Supplied records —
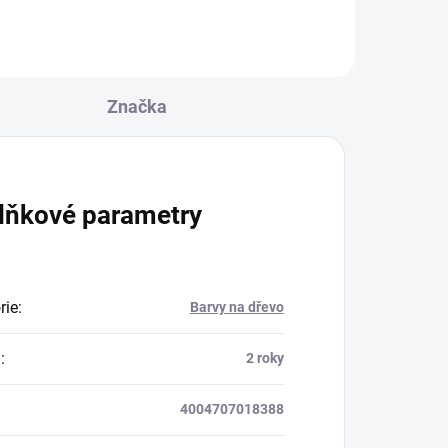
Značka
lňkové parametry
rie
:
Barvy na dřevo
a
:
2 roky
4004707018388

Request — Return the text read from each of the records above, line for line and without changes, and leave the pictures out of your answer.

Completed task —
Značka
lňkové parametry
rie
:
Barvy na dřevo
a
:
2 roky
4004707018388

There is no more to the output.